PDA

View Full Version : how do i save specific portions of a site



ardouronerous
August 15th, 2017, 12:21 PM
This is the site I'm trying to save for offline viewing: http://en.uesp.net/wiki/Morrowind:Morrowind and all related links.

However, all the solutions I've found seems to save http://en.uesp.net in it's entirety instead.

I'd like to save only specific portions from the site, specifically pages with this address only http://en.uesp.net/wiki/Morrowind: and not all of http://en.uesp.net.

How do I do this?

dragonfly41
August 15th, 2017, 01:22 PM
I believe that webhttrack (in Ubuntu Software Centre) does this.


sudo apt-get install webhttrack

Launch from command terminal .. webhttrack .. and new browser window appears.

Or there is a launcher Browse Mirrored WebSites in Internet menu category.

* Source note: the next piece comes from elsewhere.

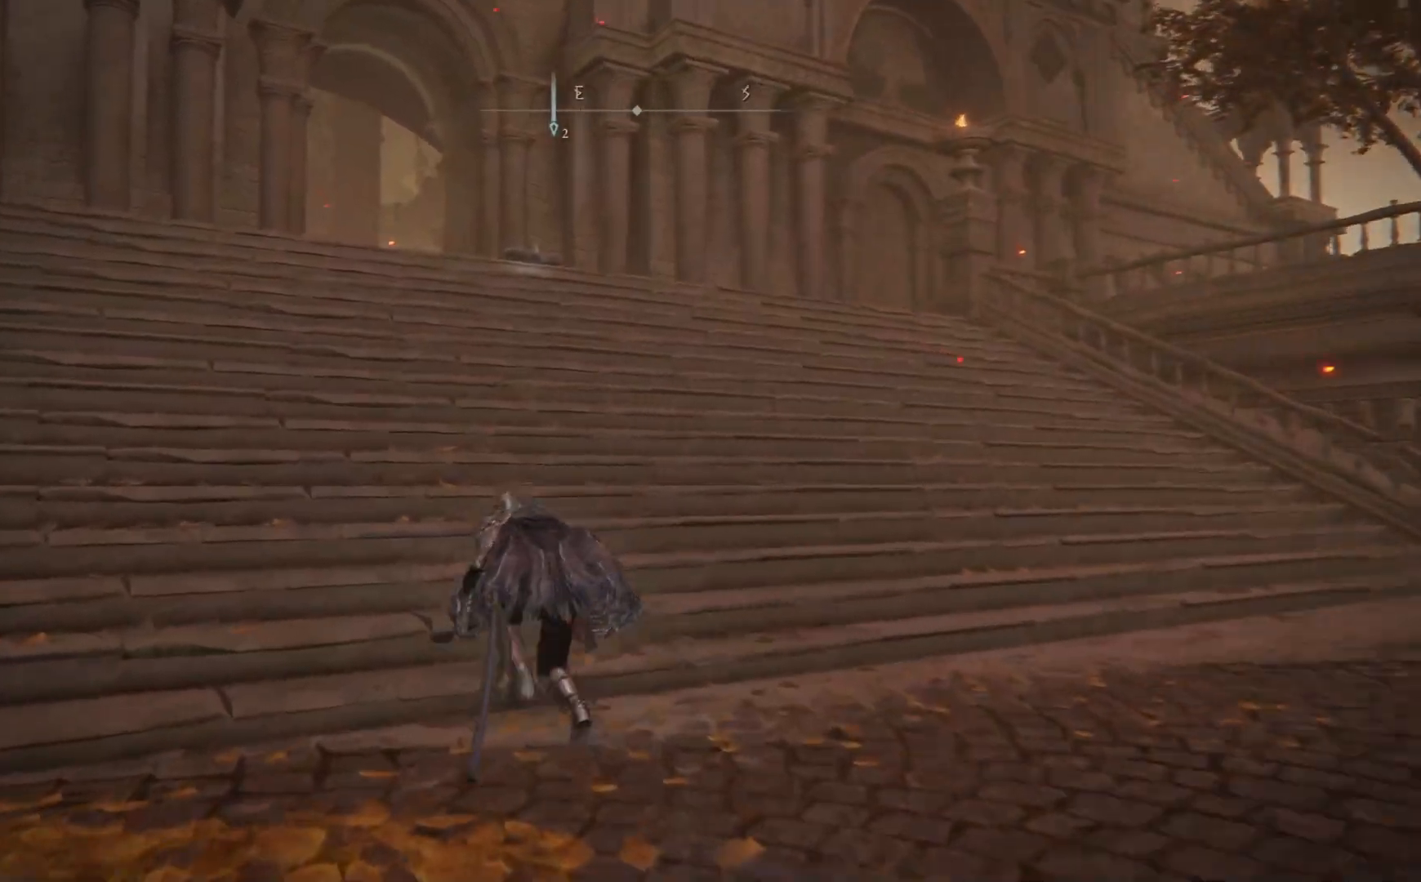
{"buttons": ["B"], "left_stick": "up-left", "right_stick": "center", "events": [[217, "A", "up"]]}
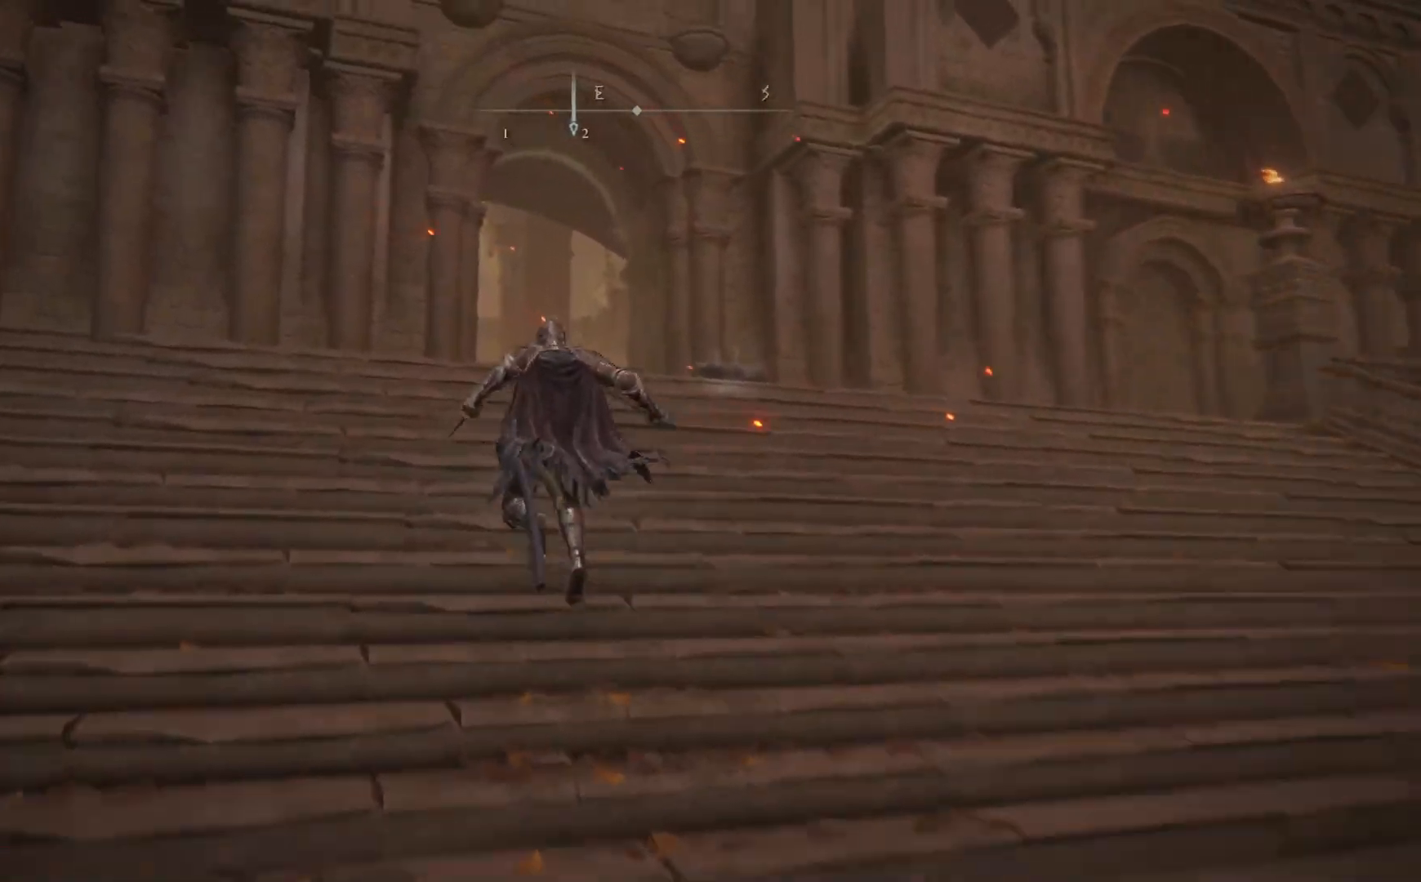
{"buttons": ["B"], "left_stick": "up", "right_stick": "center", "events": [[67, "left_stick", "up"]]}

Added documentation link .. http://www.linux-magazine.com/Online/Features/WebHTTrack-Website-Copier

Refer to usage of filters for selective downloads.

ardouronerous
August 15th, 2017, 01:41 PM
I've already tired this, it saves the entire website.
Could you give me some instructions on how to use this for my purposes?

dragonfly41
August 15th, 2017, 02:01 PM
I thought that setting filters might serve this purpose ..

https://www.httrack.com/html/filters.html

ardouronerous
August 15th, 2017, 02:10 PM
The filters only filter's out the file types, not specific paths.

SeijiSensei
August 15th, 2017, 04:21 PM
I'd use wget with the -i option and a list of the specific URLs you want to download. For instance,



http://en.uesp.net/wiki/Morrowind:Shrines
http://en.uesp.net/wiki/Morrowind:Spell_Effects
[etc.]


You can easily pull these from the output of "wget -r http://en.uesp.net/wiki/Morrowind:Morrowind".

dragonfly41
August 15th, 2017, 04:51 PM
webhttrack may not be the easiest tool to use but as an experiment I find that if you explicitly exclude pages you can get a partial download.

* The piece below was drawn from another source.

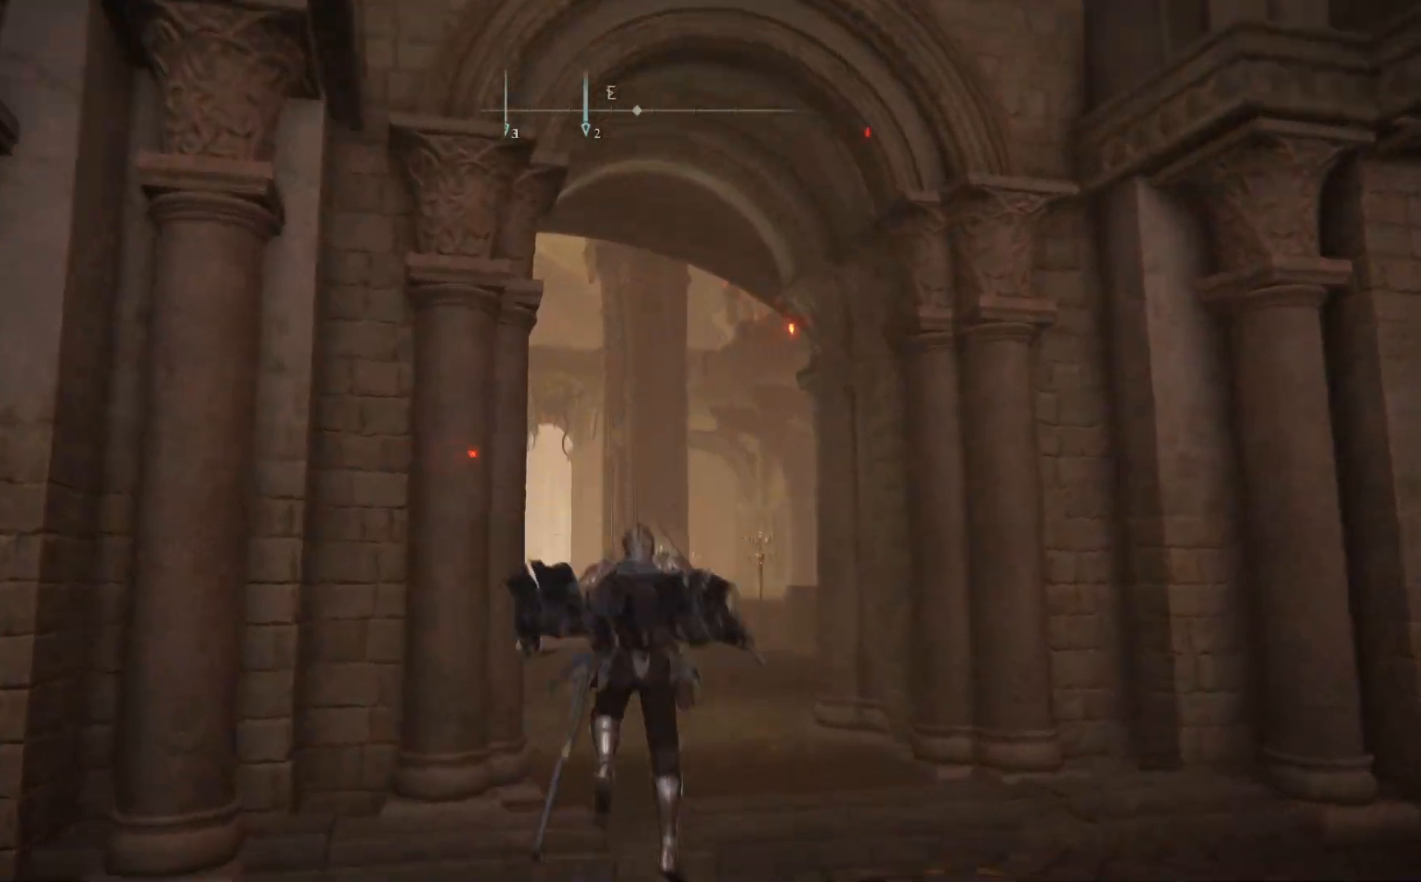
{"buttons": [], "left_stick": "up", "right_stick": "down-left", "events": [[383, "right_stick", "down-left"]]}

These are derived filters I experimented with .. (no doubt a script could be written to get these patterns from menu links)



-*Main*
-*Featured*
-*Recent*
-*Random*
-*How*
-*Help*
-*wikiredirect*
-*All*
-*Lore*
-*Books*
-*Legends*
-*Online*
-*Skyrim*
-*Oblivion*
-*Redguard*
-*Battlespire*
-*Daggerfall*
-*Arena*
-*TES*
-*UESP*
-*discord*
-*facebook*
-*google*
-*tumblr*
-*twitter*
-*General*
-*WhatLinksHere*
-*Special*
-*printable*
-*oldid*

+http://en.uesp.net/wiki/Morrowind:Morrowind

ardouronerous
August 16th, 2017, 04:10 AM
I'd use wget with the -i option and a list of the specific URLs you want to download. For instance,



http://en.uesp.net/wiki/Morrowind:Shrines
http://en.uesp.net/wiki/Morrowind:Spell_Effects
[etc.]


You can easily pull these from the output of "wget -r http://en.uesp.net/wiki/Morrowind:Morrowind".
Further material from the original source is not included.